NEW ORLEANS — The Justice Department will escalate its crackdown on illegal foreign influence operations in the United States, a senior Justice Department official said Wednesday, violations that prosecutors have targeted with renewed vigor in recent years.
Prosecutors plan to pursue more cases of covert foreign influence, John C. Demers, the head of the Justice Department’s national security division, said at a conference in New Orleans on white-collar fraud.
The move, one of the first significant initiatives under Attorney General William Barr, shows that the Justice Department has made a priority of one of the targets pursued by special counsel Robert Mueller: potential violations of the Foreign Agents Registration Act, or FARA, which requires lobbyists and others to disclose any work they do to further the interests of foreign governments. Prosecutors had for decades mostly ignored such violations as lobbyists accepted millions of dollars from other nations.
Demers said that the department was overhauling its FARA enforcement unit and would assign Brandon L. Van Grack, a former prosecutor on Mueller’s team and a deputy chief in the national security division’s counterespionage unit, to oversee it. The new role shows that the department has shifted “from treating FARA as an administrative obligation and regulatory obligation to one that is increasingly an enforcement priority,” Demers said.
Van Grack was involved in some of the special counsel’s most high-profile prosecutions, including the cases against Paul Manafort and Michael Flynn, former top aides to President Donald Trump.
The lobbying world had long been dismissive of the threat of prosecutions related to foreign influence or violations of FARA. For nearly a half-century, from 1966 until 2015, the Justice Department pursued only seven FARA cases, the department’s inspector general said in a report.
Van Grack temporarily left the Justice Department’s national security division to work with Mueller’s team, returning to his previous post in August after working on the indictments of Flynn, who pleaded guilty in late 2017 to lying to investigators, and Manafort. Manafort is due to be sentenced Thursday in Northern Virginia on a conviction of financial crimes in a case that stemmed from his consulting work for a former pro-Russian president of Ukraine. During that trial, an unsavory picture emerged of the lawyers and consultants who netted big paydays for their work on behalf of foreign governments.

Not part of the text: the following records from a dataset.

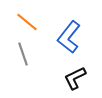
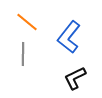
gray line: rotated 20 degrees clockwise
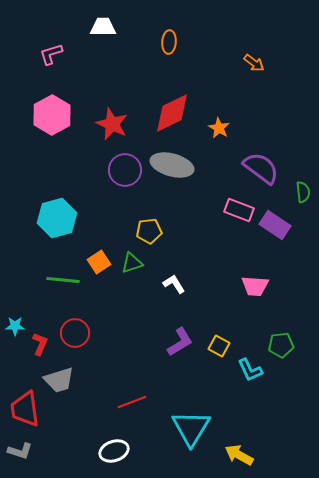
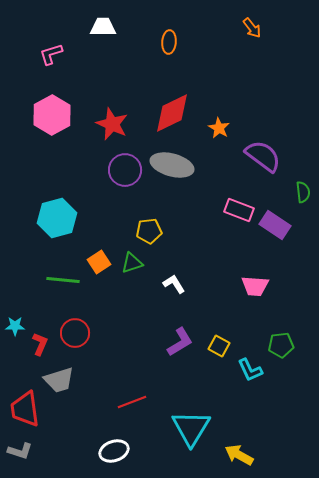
orange arrow: moved 2 px left, 35 px up; rotated 15 degrees clockwise
purple semicircle: moved 2 px right, 12 px up
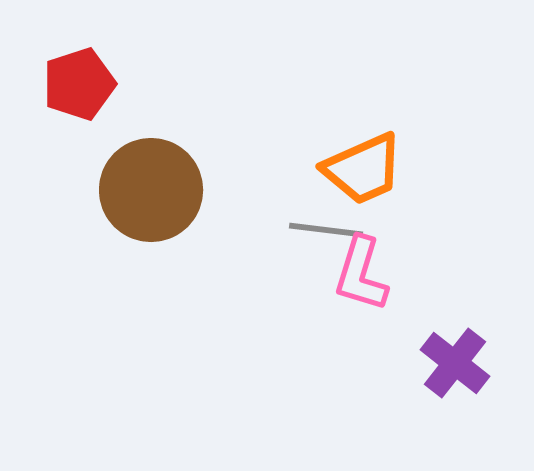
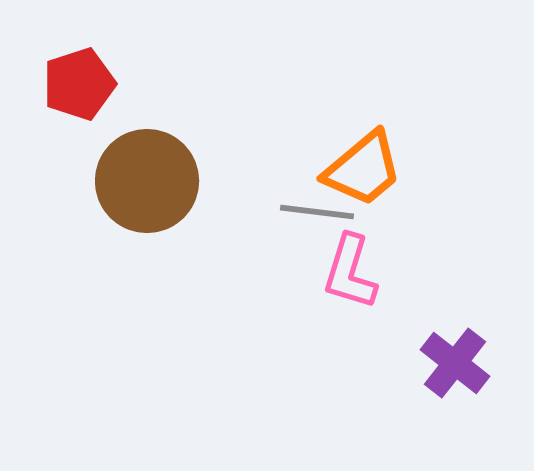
orange trapezoid: rotated 16 degrees counterclockwise
brown circle: moved 4 px left, 9 px up
gray line: moved 9 px left, 18 px up
pink L-shape: moved 11 px left, 2 px up
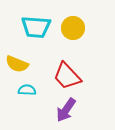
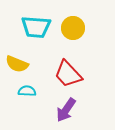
red trapezoid: moved 1 px right, 2 px up
cyan semicircle: moved 1 px down
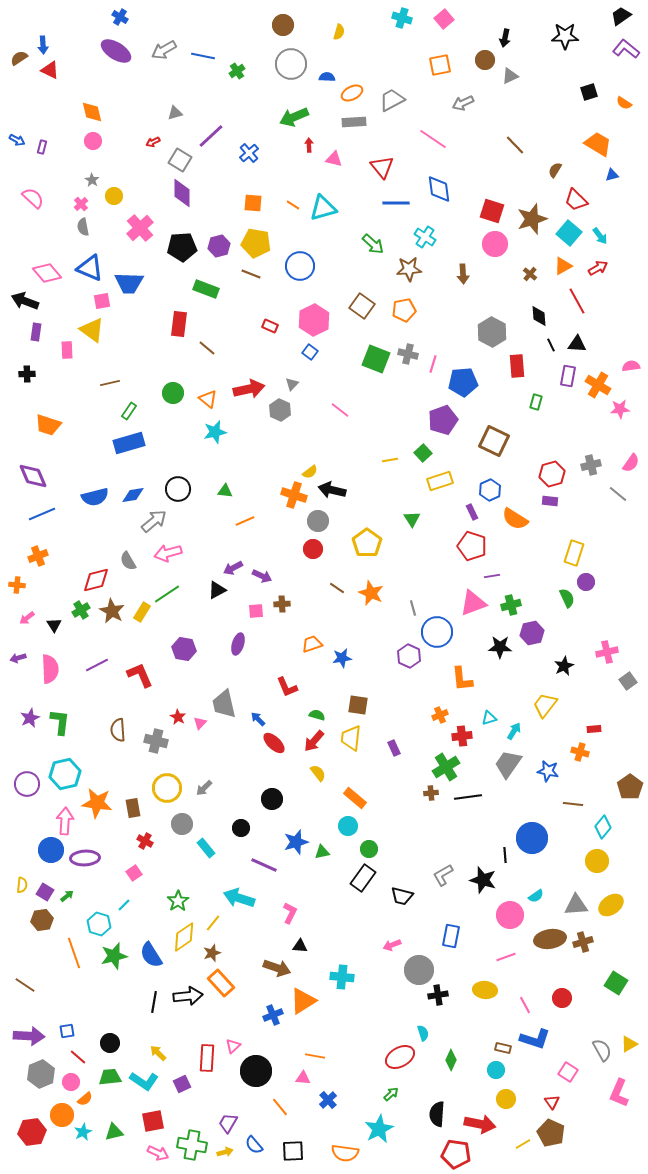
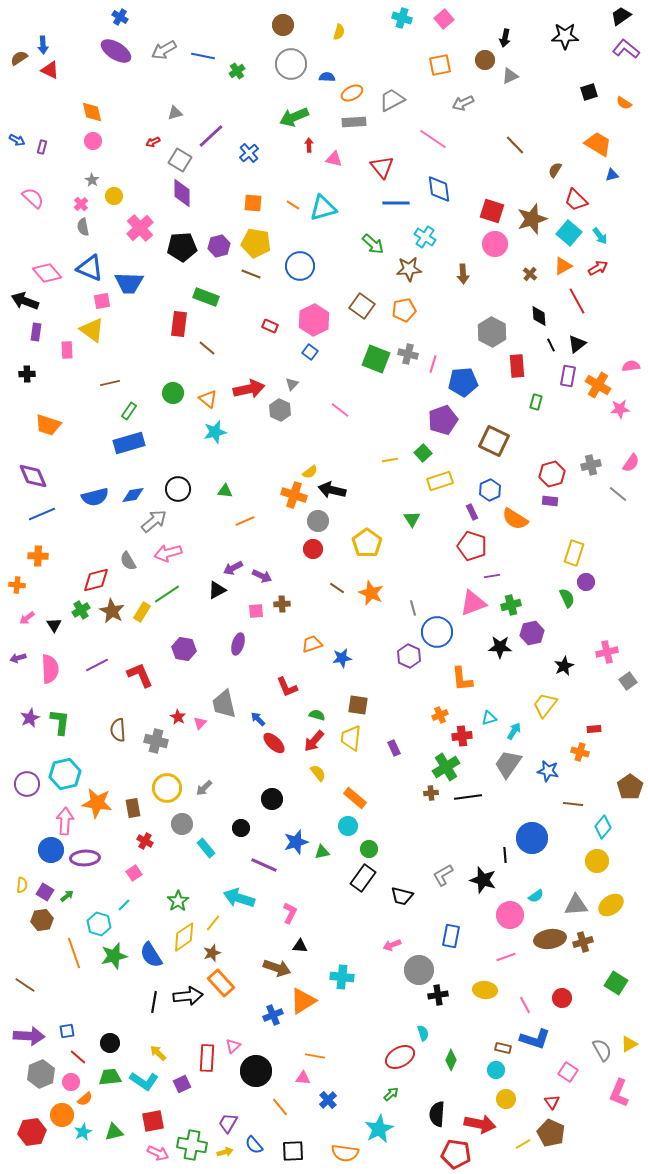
green rectangle at (206, 289): moved 8 px down
black triangle at (577, 344): rotated 42 degrees counterclockwise
orange cross at (38, 556): rotated 24 degrees clockwise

The abrupt end to Manafort’s career, which included work with foreign clients who wanted a say in U.S. politics, had a chilling effect on the lobbying world.
As it delved into the work that occurs on behalf of foreign governments in the lobbying world, the special counsel’s office also investigated lawyers and lobbyists who worked on behalf of Ukranian entities, including Gregory B. Craig, the White House counsel under President Barack Obama and a lawyer for the firm Skadden, Arps, Slate, Meagher & Flom.
In January, the law firm paid $4.6 million to settle a Justice Department investigation into whether its Ukraine-related work violated lobbying laws.